Model WebGL WASM CPU Memory
PoseNet 42.5 ms 173.9 ms 1514.7 ms 4.5 MB
BodyPix 77 ms 188.4 ms 2683 ms 4.6 MB
MobileNet v2 37 ms 94 ms 923.6 ms 13 MB

The table above shows that WASM is 10-30x faster than the plain JS CPU backend across models, and competitive with WebGL for smaller models like BlazeFace, which is lightweight (400KB), yet has a decent number of ops (~140). Given that WebGL programs have a fixed overhead cost per op execution, this explains why models like BlazeFace are faster on WASM.

These results will vary depending on your device. The best way to determine whether WASM is right for your application is to test it on our different backends.

Inference vs Training

To address the primary use-case for deployment of pre-trained models, the WASM backend development will prioritize inference over training support. See an up-to-date list of supported ops in WASM and let us know if your model has an unsupported op. For training models, we recommend using the Node (TensorFlow C++) backend or the WebGL backend.

CPU backend

The CPU backend, 'cpu', is the least performant backend, however it is the simplest. Operations are all implemented in vanilla JavaScript, which makes them less parallelizable. They also block the UI thread.

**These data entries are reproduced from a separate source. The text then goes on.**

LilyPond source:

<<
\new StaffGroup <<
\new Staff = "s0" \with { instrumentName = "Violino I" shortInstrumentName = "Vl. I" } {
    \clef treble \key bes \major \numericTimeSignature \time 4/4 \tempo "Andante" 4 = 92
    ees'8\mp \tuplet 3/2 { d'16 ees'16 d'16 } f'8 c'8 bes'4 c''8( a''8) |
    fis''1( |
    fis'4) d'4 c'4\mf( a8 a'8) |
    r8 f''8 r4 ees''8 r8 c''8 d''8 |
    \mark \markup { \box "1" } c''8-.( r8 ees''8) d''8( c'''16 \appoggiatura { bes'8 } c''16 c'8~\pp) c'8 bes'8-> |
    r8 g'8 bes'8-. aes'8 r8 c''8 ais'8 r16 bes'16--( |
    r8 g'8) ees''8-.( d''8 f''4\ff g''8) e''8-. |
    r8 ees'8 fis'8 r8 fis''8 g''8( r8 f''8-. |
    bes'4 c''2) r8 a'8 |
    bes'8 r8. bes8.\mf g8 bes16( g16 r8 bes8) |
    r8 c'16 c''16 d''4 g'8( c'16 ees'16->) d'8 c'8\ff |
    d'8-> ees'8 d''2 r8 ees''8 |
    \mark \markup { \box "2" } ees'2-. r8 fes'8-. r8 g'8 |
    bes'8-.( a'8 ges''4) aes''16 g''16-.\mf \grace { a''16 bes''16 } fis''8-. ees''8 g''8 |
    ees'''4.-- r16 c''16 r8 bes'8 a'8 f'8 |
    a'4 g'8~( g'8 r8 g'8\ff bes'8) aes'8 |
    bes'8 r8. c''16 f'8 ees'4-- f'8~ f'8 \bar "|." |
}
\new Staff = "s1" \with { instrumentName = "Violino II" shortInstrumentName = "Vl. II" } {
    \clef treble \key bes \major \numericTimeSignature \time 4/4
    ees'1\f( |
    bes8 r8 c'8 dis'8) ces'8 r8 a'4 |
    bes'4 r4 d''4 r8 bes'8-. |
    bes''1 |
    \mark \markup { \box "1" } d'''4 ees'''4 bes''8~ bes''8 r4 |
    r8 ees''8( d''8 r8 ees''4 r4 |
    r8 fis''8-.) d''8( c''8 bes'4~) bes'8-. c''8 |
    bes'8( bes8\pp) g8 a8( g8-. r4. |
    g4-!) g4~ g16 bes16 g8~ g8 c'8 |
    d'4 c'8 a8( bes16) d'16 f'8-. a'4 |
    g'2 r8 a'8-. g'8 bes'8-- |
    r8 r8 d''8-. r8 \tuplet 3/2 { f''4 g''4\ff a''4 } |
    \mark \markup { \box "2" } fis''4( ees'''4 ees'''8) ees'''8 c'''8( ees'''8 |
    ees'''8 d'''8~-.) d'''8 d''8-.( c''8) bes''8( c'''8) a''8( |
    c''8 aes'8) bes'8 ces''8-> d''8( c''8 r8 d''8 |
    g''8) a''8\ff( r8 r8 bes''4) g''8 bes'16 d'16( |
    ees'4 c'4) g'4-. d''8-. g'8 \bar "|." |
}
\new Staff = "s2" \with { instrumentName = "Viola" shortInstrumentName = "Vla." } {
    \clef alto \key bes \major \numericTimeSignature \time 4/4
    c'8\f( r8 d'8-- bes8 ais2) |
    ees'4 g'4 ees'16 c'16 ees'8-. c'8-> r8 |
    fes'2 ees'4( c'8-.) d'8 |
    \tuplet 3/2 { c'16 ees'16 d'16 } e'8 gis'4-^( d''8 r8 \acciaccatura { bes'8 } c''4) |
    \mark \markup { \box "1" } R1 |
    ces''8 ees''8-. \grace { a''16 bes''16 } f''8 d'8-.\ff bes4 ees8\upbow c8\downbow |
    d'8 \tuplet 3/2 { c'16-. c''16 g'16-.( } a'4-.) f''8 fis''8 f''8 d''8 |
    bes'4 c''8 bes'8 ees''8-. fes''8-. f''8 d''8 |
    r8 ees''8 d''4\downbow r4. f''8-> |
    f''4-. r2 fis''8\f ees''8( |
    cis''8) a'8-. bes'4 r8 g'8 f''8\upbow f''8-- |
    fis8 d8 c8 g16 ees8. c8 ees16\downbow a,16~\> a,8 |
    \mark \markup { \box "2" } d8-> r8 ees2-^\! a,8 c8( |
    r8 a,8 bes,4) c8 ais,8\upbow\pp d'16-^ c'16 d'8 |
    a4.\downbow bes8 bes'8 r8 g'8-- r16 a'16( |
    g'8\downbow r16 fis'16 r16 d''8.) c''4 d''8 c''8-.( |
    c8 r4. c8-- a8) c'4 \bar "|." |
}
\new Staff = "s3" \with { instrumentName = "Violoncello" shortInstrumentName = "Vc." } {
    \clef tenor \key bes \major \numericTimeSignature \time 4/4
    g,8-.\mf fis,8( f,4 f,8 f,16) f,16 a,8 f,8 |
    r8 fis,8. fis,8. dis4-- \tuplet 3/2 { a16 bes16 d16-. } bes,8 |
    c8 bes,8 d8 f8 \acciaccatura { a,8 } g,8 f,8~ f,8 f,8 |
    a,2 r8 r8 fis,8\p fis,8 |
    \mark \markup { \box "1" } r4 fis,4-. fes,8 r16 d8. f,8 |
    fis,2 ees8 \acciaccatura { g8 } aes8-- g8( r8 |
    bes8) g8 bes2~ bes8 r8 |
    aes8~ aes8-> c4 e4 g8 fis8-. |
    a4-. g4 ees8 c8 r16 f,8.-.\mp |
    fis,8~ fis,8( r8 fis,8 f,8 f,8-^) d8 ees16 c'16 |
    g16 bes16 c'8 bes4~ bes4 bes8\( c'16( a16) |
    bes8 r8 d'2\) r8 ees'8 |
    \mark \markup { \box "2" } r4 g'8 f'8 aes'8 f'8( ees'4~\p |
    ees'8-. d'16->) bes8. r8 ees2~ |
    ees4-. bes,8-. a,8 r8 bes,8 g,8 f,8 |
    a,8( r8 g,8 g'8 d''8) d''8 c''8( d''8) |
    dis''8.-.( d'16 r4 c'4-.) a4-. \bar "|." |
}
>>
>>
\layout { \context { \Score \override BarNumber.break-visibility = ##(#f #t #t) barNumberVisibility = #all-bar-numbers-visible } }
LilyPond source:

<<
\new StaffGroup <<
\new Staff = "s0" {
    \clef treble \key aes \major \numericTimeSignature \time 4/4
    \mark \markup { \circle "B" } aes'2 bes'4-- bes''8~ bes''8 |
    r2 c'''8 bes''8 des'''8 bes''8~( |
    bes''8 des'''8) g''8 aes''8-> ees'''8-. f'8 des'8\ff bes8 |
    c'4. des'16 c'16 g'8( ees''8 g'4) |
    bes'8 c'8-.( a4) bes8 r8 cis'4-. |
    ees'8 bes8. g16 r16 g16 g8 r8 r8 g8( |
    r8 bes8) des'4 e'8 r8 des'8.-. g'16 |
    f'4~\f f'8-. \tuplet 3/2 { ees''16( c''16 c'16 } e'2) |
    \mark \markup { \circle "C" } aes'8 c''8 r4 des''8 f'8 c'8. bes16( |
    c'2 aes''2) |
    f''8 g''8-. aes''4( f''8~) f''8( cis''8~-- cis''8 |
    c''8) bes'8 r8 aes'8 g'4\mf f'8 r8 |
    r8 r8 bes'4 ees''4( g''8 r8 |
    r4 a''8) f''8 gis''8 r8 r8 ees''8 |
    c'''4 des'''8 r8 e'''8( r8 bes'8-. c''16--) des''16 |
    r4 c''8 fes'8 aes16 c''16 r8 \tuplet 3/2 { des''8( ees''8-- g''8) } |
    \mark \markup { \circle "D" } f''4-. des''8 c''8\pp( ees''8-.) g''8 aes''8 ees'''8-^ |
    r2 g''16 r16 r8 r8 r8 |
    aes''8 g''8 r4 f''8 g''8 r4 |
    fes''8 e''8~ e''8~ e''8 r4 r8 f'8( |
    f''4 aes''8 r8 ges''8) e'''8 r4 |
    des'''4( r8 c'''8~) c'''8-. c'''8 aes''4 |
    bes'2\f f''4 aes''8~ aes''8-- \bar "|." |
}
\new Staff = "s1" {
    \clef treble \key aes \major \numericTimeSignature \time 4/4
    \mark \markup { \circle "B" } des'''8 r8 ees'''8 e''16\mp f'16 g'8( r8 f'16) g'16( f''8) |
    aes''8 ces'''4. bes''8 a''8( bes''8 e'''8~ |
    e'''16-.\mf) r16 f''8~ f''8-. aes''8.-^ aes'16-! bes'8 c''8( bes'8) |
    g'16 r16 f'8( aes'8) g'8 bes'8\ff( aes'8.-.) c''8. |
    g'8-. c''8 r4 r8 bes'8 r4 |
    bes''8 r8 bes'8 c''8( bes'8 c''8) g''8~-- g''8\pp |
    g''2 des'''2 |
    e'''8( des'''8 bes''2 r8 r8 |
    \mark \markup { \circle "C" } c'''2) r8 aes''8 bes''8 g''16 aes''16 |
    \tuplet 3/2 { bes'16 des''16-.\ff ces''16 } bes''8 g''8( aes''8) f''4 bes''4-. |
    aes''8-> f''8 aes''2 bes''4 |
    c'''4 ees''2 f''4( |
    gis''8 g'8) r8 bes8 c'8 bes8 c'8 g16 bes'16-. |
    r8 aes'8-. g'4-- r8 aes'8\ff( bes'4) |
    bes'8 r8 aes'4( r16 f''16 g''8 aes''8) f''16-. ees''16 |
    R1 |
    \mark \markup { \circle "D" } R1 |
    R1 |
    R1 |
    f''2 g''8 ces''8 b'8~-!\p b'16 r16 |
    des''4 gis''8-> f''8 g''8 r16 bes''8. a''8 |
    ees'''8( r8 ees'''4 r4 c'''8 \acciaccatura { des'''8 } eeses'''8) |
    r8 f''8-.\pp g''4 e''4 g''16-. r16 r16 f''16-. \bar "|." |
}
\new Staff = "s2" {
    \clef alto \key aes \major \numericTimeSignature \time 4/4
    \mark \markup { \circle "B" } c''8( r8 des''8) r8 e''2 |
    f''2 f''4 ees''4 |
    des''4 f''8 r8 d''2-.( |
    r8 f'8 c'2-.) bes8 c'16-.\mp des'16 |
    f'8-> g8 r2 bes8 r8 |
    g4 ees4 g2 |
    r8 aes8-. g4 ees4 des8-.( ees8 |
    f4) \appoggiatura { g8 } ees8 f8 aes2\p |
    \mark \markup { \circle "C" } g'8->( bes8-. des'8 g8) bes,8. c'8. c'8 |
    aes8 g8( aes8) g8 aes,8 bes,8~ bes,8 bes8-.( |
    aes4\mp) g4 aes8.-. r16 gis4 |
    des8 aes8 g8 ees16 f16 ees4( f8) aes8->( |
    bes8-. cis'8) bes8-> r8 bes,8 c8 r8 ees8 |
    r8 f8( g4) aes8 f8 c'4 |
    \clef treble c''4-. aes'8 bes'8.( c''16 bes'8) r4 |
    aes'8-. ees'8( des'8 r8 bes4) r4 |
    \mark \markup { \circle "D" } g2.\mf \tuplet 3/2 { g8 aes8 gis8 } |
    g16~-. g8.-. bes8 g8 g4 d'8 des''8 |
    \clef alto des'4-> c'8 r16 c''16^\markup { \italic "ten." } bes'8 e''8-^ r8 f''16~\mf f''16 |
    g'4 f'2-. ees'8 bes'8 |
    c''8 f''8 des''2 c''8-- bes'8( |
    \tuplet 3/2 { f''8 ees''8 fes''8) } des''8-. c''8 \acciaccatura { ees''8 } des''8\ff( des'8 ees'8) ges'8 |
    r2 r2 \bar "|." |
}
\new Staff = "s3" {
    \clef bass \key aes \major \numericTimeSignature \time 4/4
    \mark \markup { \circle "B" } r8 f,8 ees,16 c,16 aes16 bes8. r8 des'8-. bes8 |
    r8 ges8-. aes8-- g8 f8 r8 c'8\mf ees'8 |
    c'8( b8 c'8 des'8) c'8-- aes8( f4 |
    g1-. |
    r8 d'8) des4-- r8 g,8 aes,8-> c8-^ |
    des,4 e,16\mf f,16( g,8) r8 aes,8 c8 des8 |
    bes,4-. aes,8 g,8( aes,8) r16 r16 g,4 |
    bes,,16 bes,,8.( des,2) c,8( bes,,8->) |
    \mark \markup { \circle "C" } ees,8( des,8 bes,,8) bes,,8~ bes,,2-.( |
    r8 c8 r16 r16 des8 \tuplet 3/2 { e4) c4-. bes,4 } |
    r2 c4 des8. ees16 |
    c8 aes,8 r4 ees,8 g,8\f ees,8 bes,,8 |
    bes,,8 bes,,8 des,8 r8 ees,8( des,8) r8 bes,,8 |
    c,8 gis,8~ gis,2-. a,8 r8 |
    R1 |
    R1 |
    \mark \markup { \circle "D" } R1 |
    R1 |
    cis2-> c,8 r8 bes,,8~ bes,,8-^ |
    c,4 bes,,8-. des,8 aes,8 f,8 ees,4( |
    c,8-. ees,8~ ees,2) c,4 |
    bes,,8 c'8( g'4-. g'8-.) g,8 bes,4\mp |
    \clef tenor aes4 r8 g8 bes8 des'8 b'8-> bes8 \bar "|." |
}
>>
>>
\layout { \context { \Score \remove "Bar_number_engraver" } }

This backend can be very useful for testing, or on devices where WebGL is unavailable.

Flags

TensorFlow.js has a set of environment flags that are automatically evaluated and determine the best configuration in the current platform. These flags are mostly internal, but a few global flags can be controlled with public API.

  • tf.enableProdMode(): enables production mode, which will remove model validation, NaN checks, and other correctness checks in favor of performance.
  • tf.enableDebugMode(): enables debug mode, which will log to the console every operation that is executed, as well as runtime performance information like memory footprint and total kernel execution time. Note that this will greatly slow down your application, do not use this in production.